Kenya’s fiercest new fight over phone taxes is no longer about whether to kill the proposed 25 percent handset levy, but whether the government should go further and fully exempt sub-Sh13,000 smartphones after Parliament already moved to block Treasury’s broader plan. In Business Daily’s June 18 reporting, lawmakers on the National Assembly’s Departmental Committee on Finance and National Planning rejected Treasury’s plan to raise excise duty on mobile phones from 10 percent to 25 percent and to move the tax point from importation to handset activation.

The Kenyan government, under Cabinet Secretary John Mbadi, has chosen to protect local assembly by maintaining the 25% customs duty on finished handsets, rather than fully liberalizing imports. Quick Summary: Telcos push for tax scrap for phones below Sh13,000 – Business Daily On June 18, MPs rejected a Treasury plan to raise excise duty on phones, citing affordability concerns.
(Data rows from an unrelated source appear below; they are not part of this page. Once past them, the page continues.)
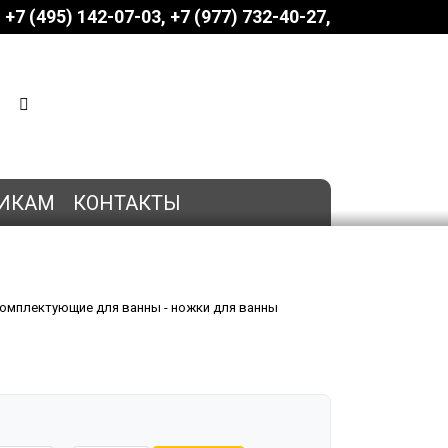
+7 (495) 142-07-03
‎‎+7 (977) 732-40-27
КОРЗИНА
0 позиций
на сумму
0 руб.
ИКАМ
КОНТАКТЫ
омплектующие для ванны - ножки для ванны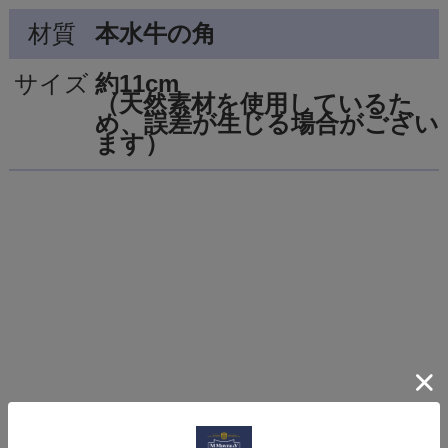
材質
本水牛の角
サイズ
約11cm
（天然素材を使用しているた
め、誤差が生じる場合がござい
ます）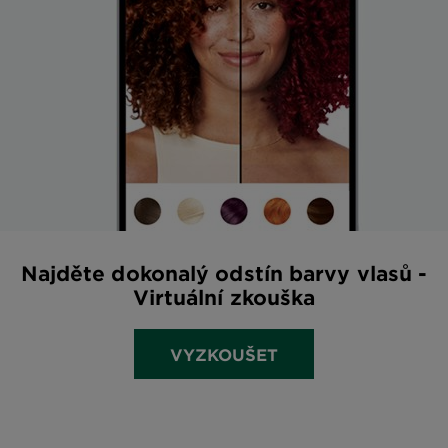
Najděte dokonalý odstín barvy vlasů -
Virtuální zkouška
VYZKOUŠET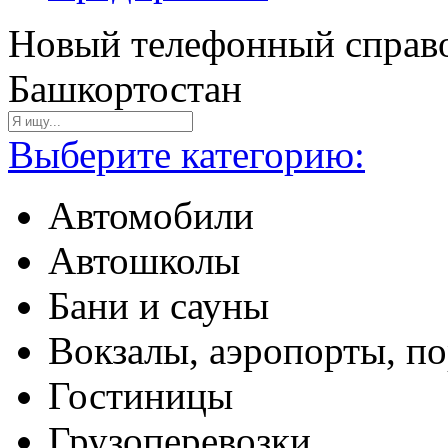
Новый телефонный справо
Башкортостан
Выберите категорию:
Автомобили
Автошколы
Бани и сауны
Вокзалы, аэропорты, п
Гостиницы
Грузоперевозки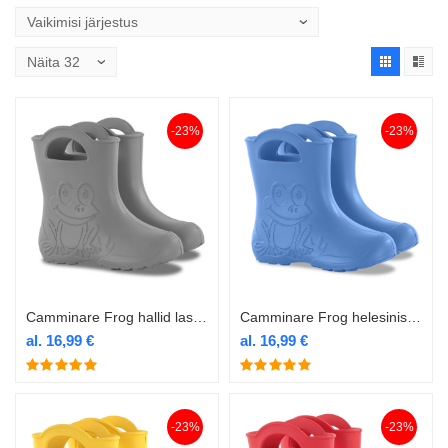
-23%
-23%
Camminare Frog hallid laste termokummikud
Camminare Frog helesinised laste termokummikud
al.
16,99
€
al.
16,99
€
-23%
-23%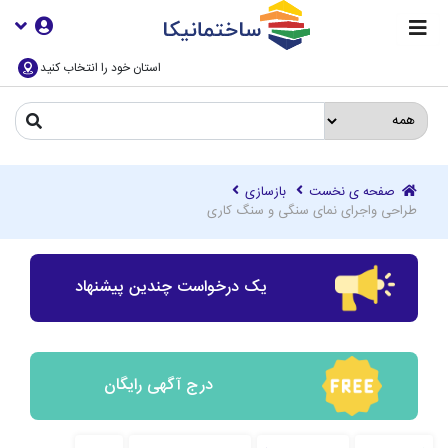
استان خود را انتخاب کنید
صفحه ی نخست
بازسازی
طراحی واجرای نمای سنگی و سنگ کاری
یک درخواست چندین پیشنهاد
درج آگهی رایگان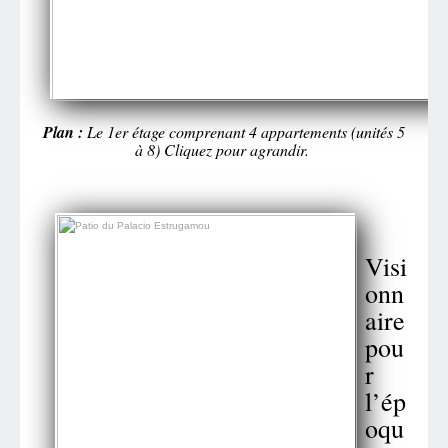
Plan :
Le 1er étage comprenant 4 appartements (unités 5
à 8) Cliquez pour agrandir.
Visi
onn
aire
pou
r
l’ép
oqu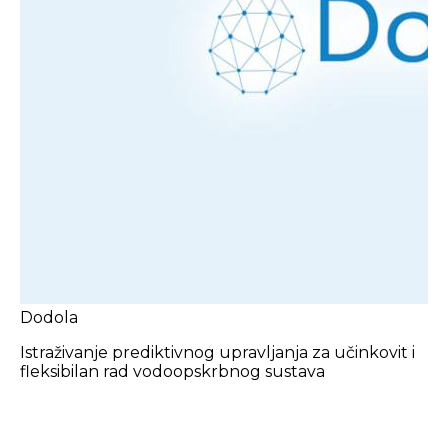
Dodola
Istraživanje prediktivnog upravljanja za učinkovit i
fleksibilan rad vodoopskrbnog sustava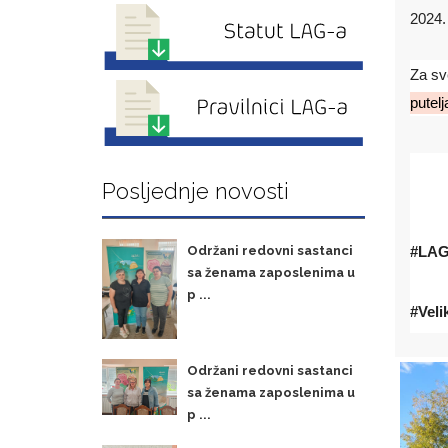
2024. 
Za sv
putelj
Posljednje novosti
Održani redovni sastanci
#LAG
sa ženama zaposlenima u
p ...
#Veli
Održani redovni sastanci
sa ženama zaposlenima u
p ...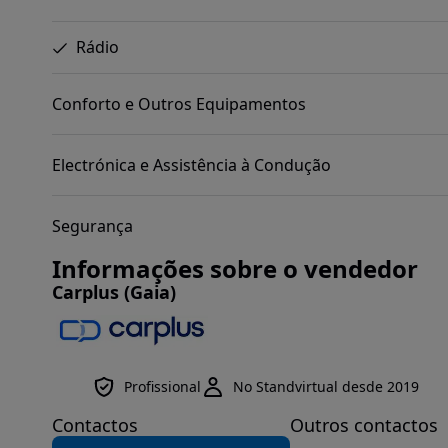
Rádio
Conforto e Outros Equipamentos
Electrónica e Assistência à Condução
Segurança
Informações sobre o vendedor
Carplus (Gaia)
Profissional
No Standvirtual desde 2019
Contactos
Outros contactos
The GSMA’s Mobile Economy Africa 2026 report highlights that taxes on basic smartphones raise the price floor for first-time buyers, impacting the poorest consumers. On June 18, Business Daily reported MPs had formally rejected the Treasury plan, saying it would hurt affordability and complicate tax administration.

South Africa’s April 2025 reform serves as the model for the GSMA’s tax-free smartphone initiative. The battle isn’t just about scrapping a proposed 25% handset levy, but whether to fully exempt smartphones priced below Sh13,000.
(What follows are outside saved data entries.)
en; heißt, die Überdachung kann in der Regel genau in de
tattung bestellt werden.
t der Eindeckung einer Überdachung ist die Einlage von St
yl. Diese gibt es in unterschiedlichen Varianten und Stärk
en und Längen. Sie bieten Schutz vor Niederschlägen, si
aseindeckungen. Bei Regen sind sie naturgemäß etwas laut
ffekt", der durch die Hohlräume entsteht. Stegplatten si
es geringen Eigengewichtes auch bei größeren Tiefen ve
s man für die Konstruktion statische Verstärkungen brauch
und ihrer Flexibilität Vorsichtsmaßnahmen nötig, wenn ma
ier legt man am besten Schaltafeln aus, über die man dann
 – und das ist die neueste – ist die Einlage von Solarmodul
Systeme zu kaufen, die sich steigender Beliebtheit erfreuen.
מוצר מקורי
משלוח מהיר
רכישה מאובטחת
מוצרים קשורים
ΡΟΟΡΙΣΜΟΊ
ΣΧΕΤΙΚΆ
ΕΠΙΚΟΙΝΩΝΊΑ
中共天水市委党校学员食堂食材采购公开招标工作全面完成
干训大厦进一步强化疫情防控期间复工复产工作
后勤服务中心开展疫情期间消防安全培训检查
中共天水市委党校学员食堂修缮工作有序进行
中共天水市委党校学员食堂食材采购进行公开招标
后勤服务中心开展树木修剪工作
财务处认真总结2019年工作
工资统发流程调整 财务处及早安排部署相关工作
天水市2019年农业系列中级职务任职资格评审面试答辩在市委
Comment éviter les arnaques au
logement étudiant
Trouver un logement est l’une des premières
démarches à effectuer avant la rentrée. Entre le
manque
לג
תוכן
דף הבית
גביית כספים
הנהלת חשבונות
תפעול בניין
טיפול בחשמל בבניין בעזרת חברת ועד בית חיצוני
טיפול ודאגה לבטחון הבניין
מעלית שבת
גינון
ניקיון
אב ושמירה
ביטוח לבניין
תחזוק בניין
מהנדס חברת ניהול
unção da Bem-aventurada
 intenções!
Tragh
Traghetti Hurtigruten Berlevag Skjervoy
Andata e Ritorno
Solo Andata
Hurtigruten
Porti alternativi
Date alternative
On June 21, Business Daily reported the next-stage pressure campaign from telcos for governments to scrap taxes specifically on smartphones below Sh13,000. Kenya’s fiercest new fight over phone taxes is no longer about whether to kill the proposed 25 percent handset levy, but whether the government should go further and fully exempt sub-Sh13,000 smartphones after Parliament already moved to block Treasury’s broader plan.

The scale and speed of this development has caught many observers off guard. Each new update adds another dimension to a story that is still unfolding, and the full picture will only become clear as more verified details emerge from the people and institutions directly involved.

Analysts who have tracked this issue closely say the current moment represents a genuine turning point. The decisions made in the coming weeks are expected to set the direction for months ahead, with ripple effects likely to extend well beyond the immediate actors in the story.

For those directly affected, the practical impact is already visible. People navigating this fast-changing situation are dealing with real consequences while new information continues to reshape what is known and what remains open to interpretation.

Historical parallels offer some context, though experts caution against drawing too close a comparison. Similar situations have played out before, but the specific combination of pressures, personalities, and timing here makes this moment distinct in ways that matter for how it ultimately resolves.

The political and economic dimensions of this story are deeply intertwined. What appears as a single event on the surface is in practice the convergence of multiple pressures that have been building quietly over a longer period than most public reporting has captured.